The most interesting part of our conversation was about the conscious mind and the level of control it can really have over your actions. The psychologist described it like an iceberg – your conscious mind is just the tip, the bit you can hear and are aware of. Your sub-conscious mind is the mass below the surface that you aren’t even aware of but can bring you down – attached to that is your body and it’s physiological needs which talk directly to your sub-conscious. We vain, self important human beings think we can control all of this with the tip of the iceberg – we tell ourselves we will cut back on what we eat and exercise more and punish ourselves when it doesn’t happen. It’s kind of how I feel – my mind knows what I should be doing, it knows there is no reason why I can’t but sometime it feels my body is acting on it’s own accord, I walk in to a supermarket or a petrol station saying “just buy what you need” and walk out with a jumbo bar of chocolate clutched in my sweaty hands without any real recall of how it happened!

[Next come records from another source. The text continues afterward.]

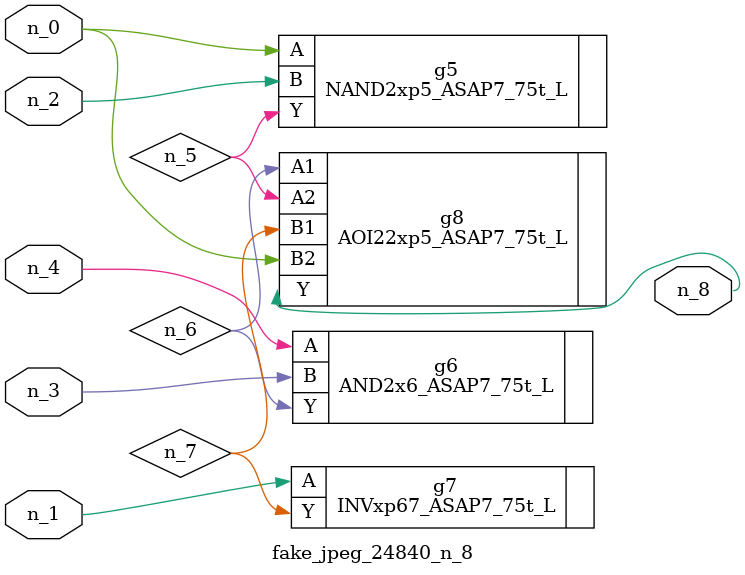
<source format=v>
module fake_jpeg_24840_n_8 (n_3, n_2, n_1, n_0, n_4, n_8);

input n_3;
input n_2;
input n_1;
input n_0;
input n_4;

output n_8;

wire n_6;
wire n_5;
wire n_7;

NAND2xp5_ASAP7_75t_L g5 ( 
.A(n_0),
.B(n_2),
.Y(n_5)
);

AND2x6_ASAP7_75t_L g6 ( 
.A(n_4),
.B(n_3),
.Y(n_6)
);

INVxp67_ASAP7_75t_L g7 ( 
.A(n_1),
.Y(n_7)
);

AOI22xp5_ASAP7_75t_L g8 ( 
.A1(n_6),
.A2(n_5),
.B1(n_7),
.B2(n_0),
.Y(n_8)
);


endmodule
</source>
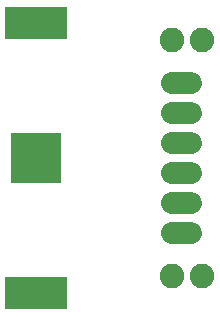
<source format=gbs>
G75*
G70*
%OFA0B0*%
%FSLAX24Y24*%
%IPPOS*%
%LPD*%
%AMOC8*
5,1,8,0,0,1.08239X$1,22.5*
%
%ADD10C,0.0720*%
%ADD11C,0.0820*%
%ADD12R,0.2080X0.1080*%
%ADD13R,0.1680X0.1680*%
D10*
X009702Y003779D02*
X010342Y003779D01*
X010342Y004779D02*
X009702Y004779D01*
X009702Y005779D02*
X010342Y005779D01*
X010342Y006779D02*
X009702Y006779D01*
X009702Y007779D02*
X010342Y007779D01*
X010342Y008779D02*
X009702Y008779D01*
D11*
X009710Y010209D03*
X010710Y010209D03*
X010710Y002350D03*
X009710Y002350D03*
D12*
X005182Y001779D03*
X005182Y010779D03*
D13*
X005182Y006279D03*
M02*

</source>
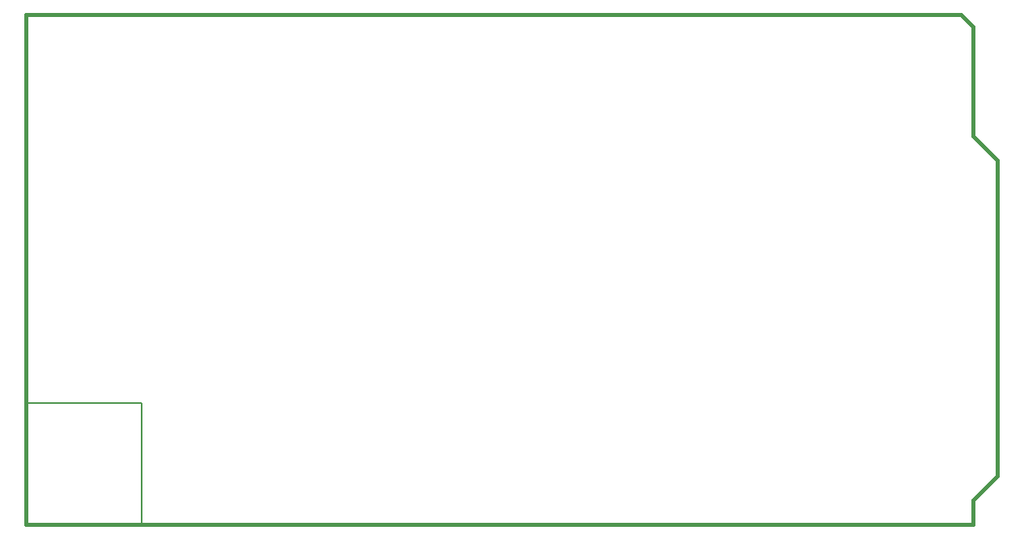
<source format=gbr>
G04 #@! TF.GenerationSoftware,KiCad,Pcbnew,(6.0.0-0)*
G04 #@! TF.CreationDate,2023-06-22T10:54:49-03:00*
G04 #@! TF.ProjectId,NNC_ControlBoard,4e4e435f-436f-46e7-9472-6f6c426f6172,rev?*
G04 #@! TF.SameCoordinates,Original*
G04 #@! TF.FileFunction,Other,Comment*
%FSLAX46Y46*%
G04 Gerber Fmt 4.6, Leading zero omitted, Abs format (unit mm)*
G04 Created by KiCad (PCBNEW (6.0.0-0)) date 2023-06-22 10:54:49*
%MOMM*%
%LPD*%
G01*
G04 APERTURE LIST*
%ADD10C,0.381000*%
%ADD11C,0.127000*%
G04 APERTURE END LIST*
D10*
X247650000Y-102870000D02*
X247650000Y-105410000D01*
X250190000Y-67310000D02*
X250190000Y-100330000D01*
X247650000Y-64770000D02*
X247650000Y-53340000D01*
X247650000Y-105410000D02*
X148590000Y-105410000D01*
X148590000Y-105410000D02*
X148590000Y-52070000D01*
X247650000Y-64770000D02*
X250190000Y-67310000D01*
D11*
X148590000Y-92710000D02*
X160655000Y-92710000D01*
D10*
X250190000Y-100330000D02*
X247650000Y-102870000D01*
D11*
X160655000Y-92710000D02*
X160655000Y-105410000D01*
D10*
X247650000Y-53340000D02*
X246380000Y-52070000D01*
X246380000Y-52070000D02*
X148590000Y-52070000D01*
M02*

</source>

The trick I’m told is learning that sometimes our body will take control – ie in times of high stress our physiological needs will take priority. You just have to recognise that and learn to recover from it – unfortunately what happens with people with weight issues is that when we give into a physiological need we then deem ourselves as “not good enough” or “a failure” and fall straight back into our crooked learned and social patterns, ie. we compound the issue. I’ve fallen off the wagon so I might as well go the whole hog sort of attitude – I certainly recognise that in myself.
When I lost all that weight on the VLCD diet I swore I would control my weight gain but what happened was when I moved to Oz, alone for 9 months. I was in a new country without friends and family. It was exciting but it was also stressful and food and socialising became an important part of my life and some weight crept back on about 2 stone (28lbs) – and something in my mind went – “oh well you are fat again now so you might as well give up – see told you couldn’t do it – you are such a failure – don’t know why you bother – just accept you and always will be a fat girl”
So instead of accepting that at that stage of my life I was going through some stresses that caused my weight to fluctuate as a physiological response and once that stage was over I could return to a status quo – I punished myself further instead and continued to binge and eat even when the stresses were removed.
Well I think that’s enough naval gazing for today – I haven’t decided whether I’ll go back but I might once I have the band – because I am determined to use the time I have with the band to relearn some of my thinking patterns – I think of the band as my little enforcer as it will make it very difficult for me to binge eat – hopefully I will learn how to cope with the urges to eat in other ways.